Gilbert, who said he and Erma Goodou went to high school together, lived within a mile of her residence at the time of the slaying but denied being there the night she died. Authorities apprehended him in Texas in May 2015 after a fresh DNA sample matched evidence collected from Goodou’s body in 1994.
During closing arguments, Assistant District Attorney Kenneth Elmore said Goodou was “brutally murdered” in a “gruesome” way, suggesting her head had been repeatedly slammed against a hard surface. He asserted Gilbert broke into Goodou’s house and threatened her with a knife to force compliance so he could rape her, then became enraged and killed her when she tried to escape.
Lora Howard, one of Gilbert’s attorneys, emphasized throughout the trial the possibility that someone else was responsible based on unidentified fingerprints and DNA. Valerie Fuller, a defense DNA expert, testified Wednesday that the Tulsa Police Department — where she previously worked — used evidence from the scene to have another lab make DNA profiles of two unknown men in 2003.
However, Elmore said those didn’t turn into sustainable leads on any suspect besides Gilbert. He also told Fuller that state DNA witnesses testified the sample obtained from Goodou’s body was of such quality that it is statistically impossible to say it came from someone else or had been there for a long time before being recovered.
Fingerprint analyst Jason Reeves said Wednesday that several prints taken from the edges of the screen covering a window on the home came from Gilbert’s right hand. However, he said he could not pinpoint when the prints were placed on each surface.
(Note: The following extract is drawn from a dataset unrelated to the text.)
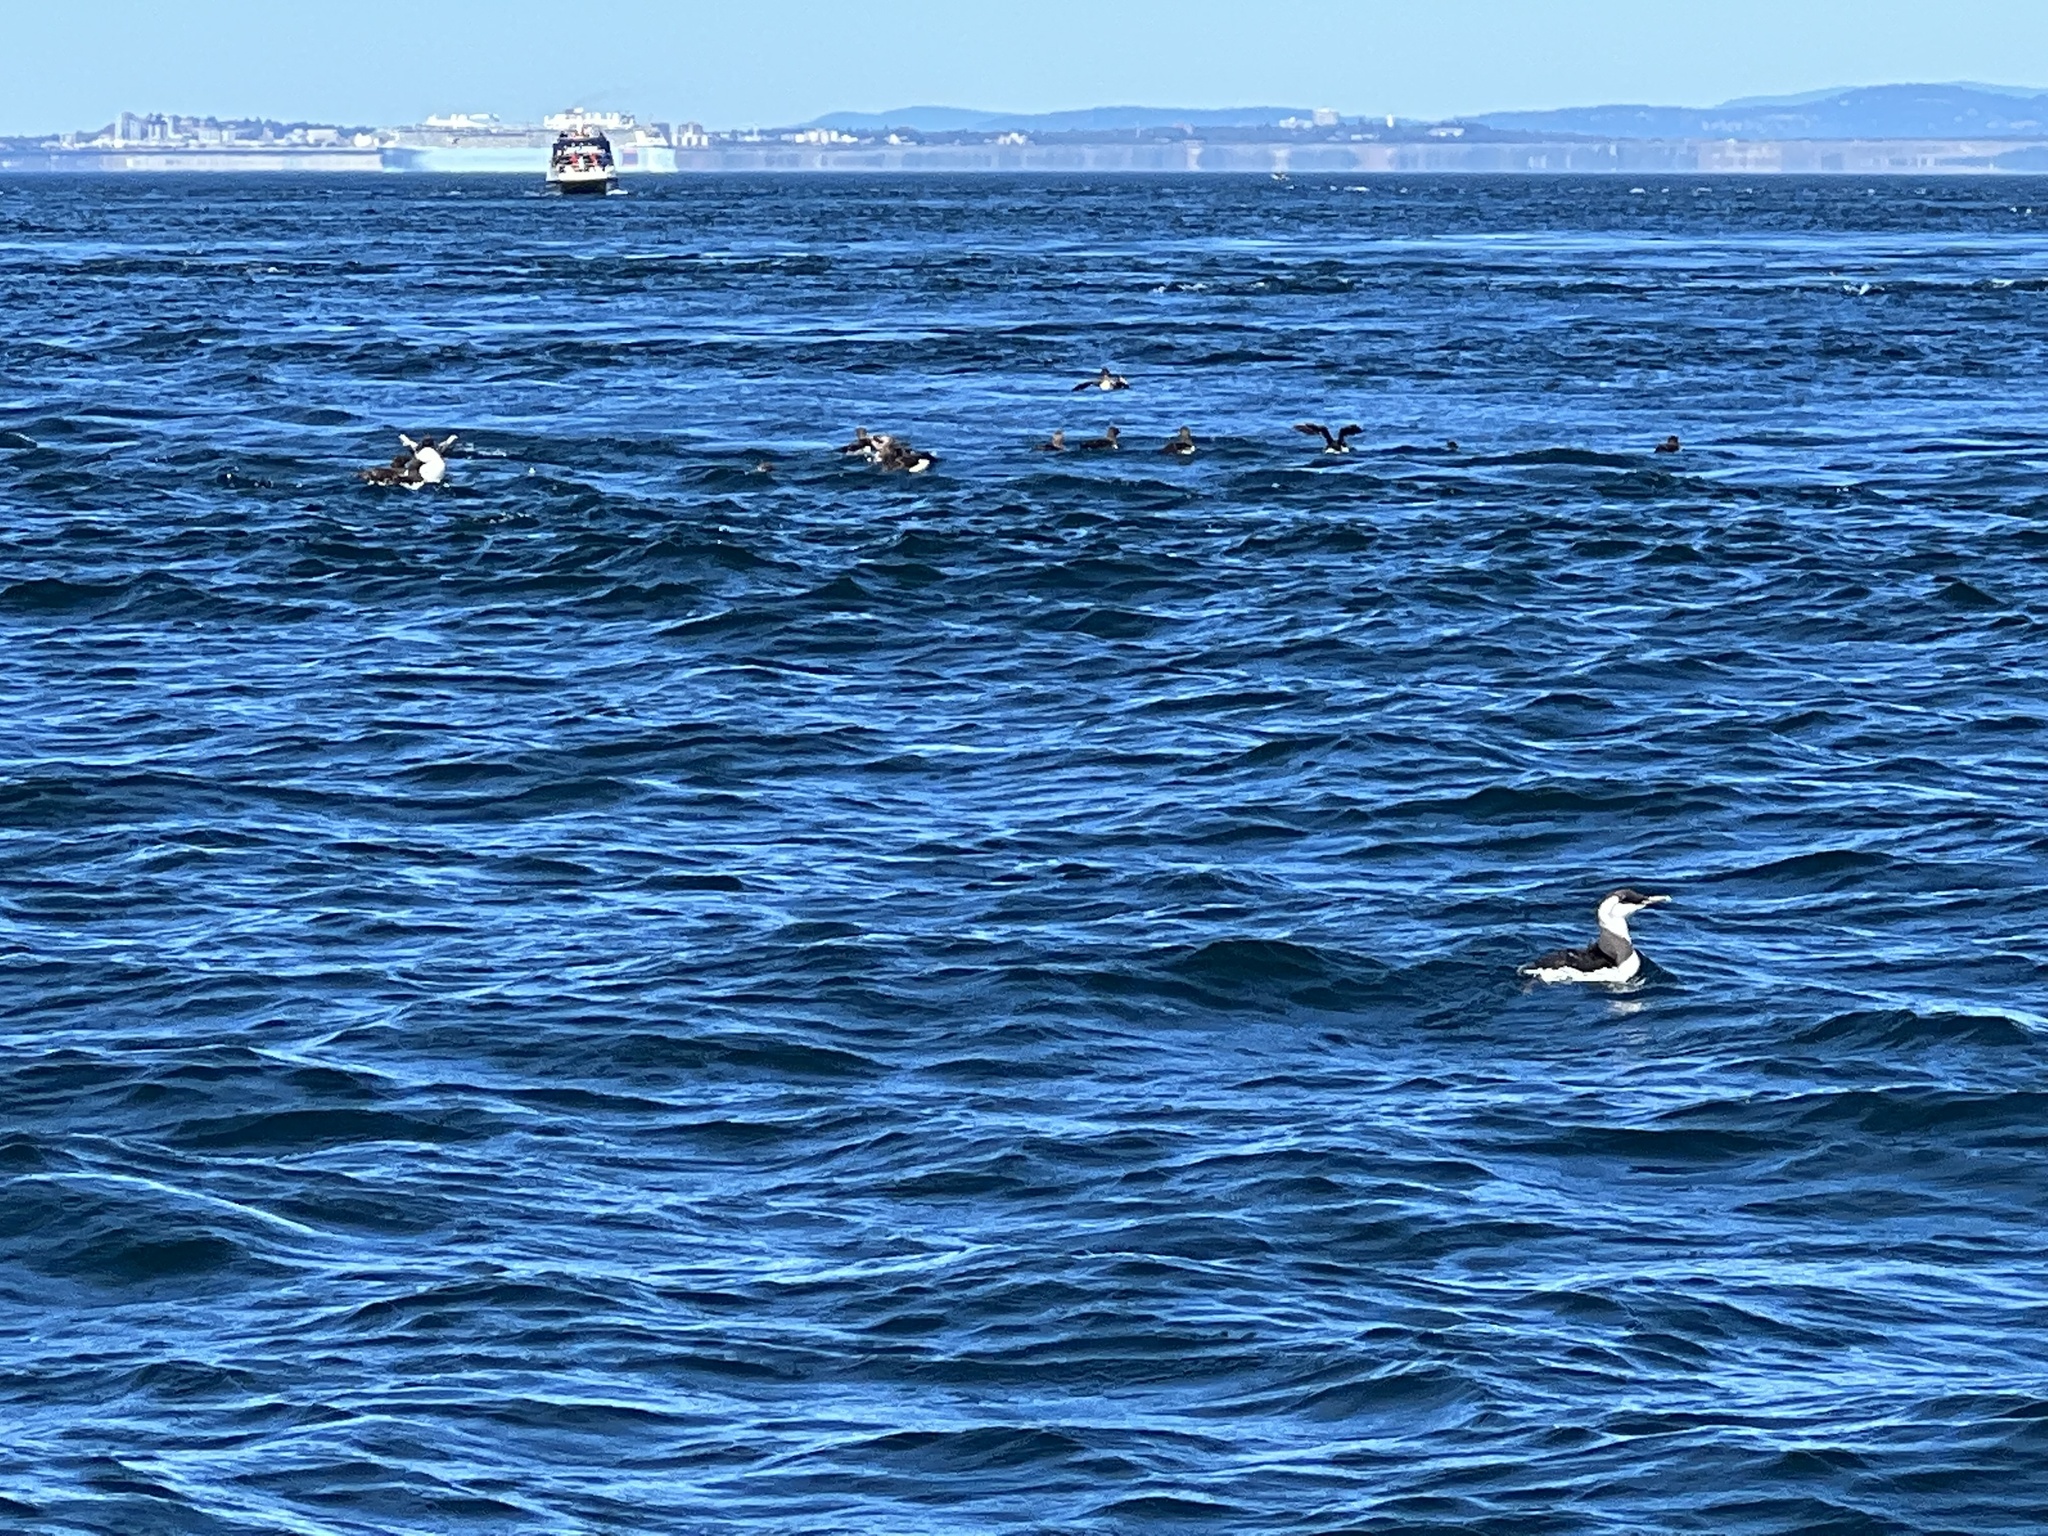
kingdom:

Gilbert later testified in his own defense, saying his prints were there because he helped Goodou install it in the past.
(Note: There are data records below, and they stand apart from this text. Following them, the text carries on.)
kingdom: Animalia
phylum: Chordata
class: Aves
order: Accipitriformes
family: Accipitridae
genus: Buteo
He said he and Goodou were “friends with benefits” and that he had sex with her within two weeks before she was killed. He contended that explained why investigators recovered his DNA from Goodou’s body, and he denied killing, raping or otherwise attacking her.
But Elmore said those closest to Goodou, including her daughter, never mentioned she had been in any sort of relationship with Gilbert. He also pointed out Gilbert denied even knowing Goodou when a detective interviewed him in Texas about the homicide.
The Texas Department of Public Safety obtained DNA from Gilbert after an unrelated arrest. The Oklahoma State Bureau of Investigation matched that DNA to the Goodou slaying in 2014.